Given task >> Return the text lines of every entry below word for word, and leave the pictures out of your answer.
--- Working data ---
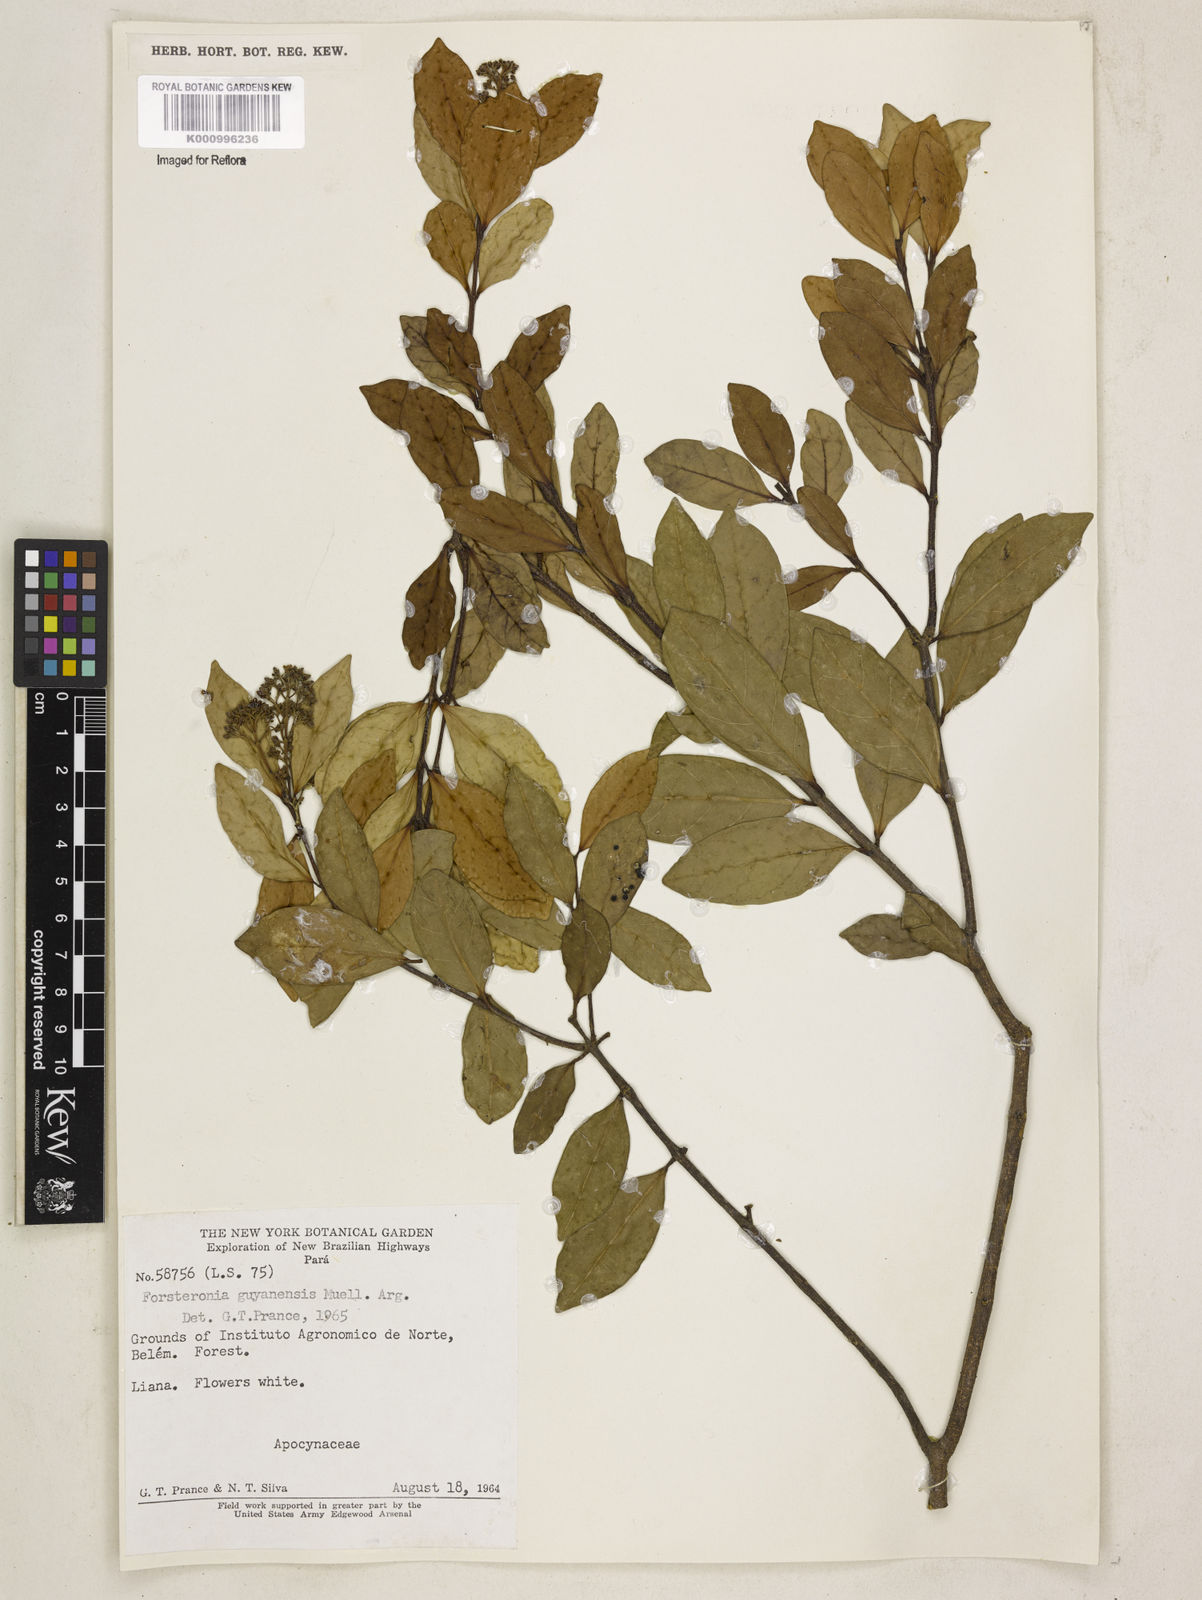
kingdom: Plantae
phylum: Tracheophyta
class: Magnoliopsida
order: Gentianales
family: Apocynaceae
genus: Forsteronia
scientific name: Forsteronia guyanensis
---
Response to the task >>
kingdom: Plantae
phylum: Tracheophyta
class: Magnoliopsida
order: Gentianales
family: Apocynaceae
genus: Forsteronia
scientific name: Forsteronia guyanensis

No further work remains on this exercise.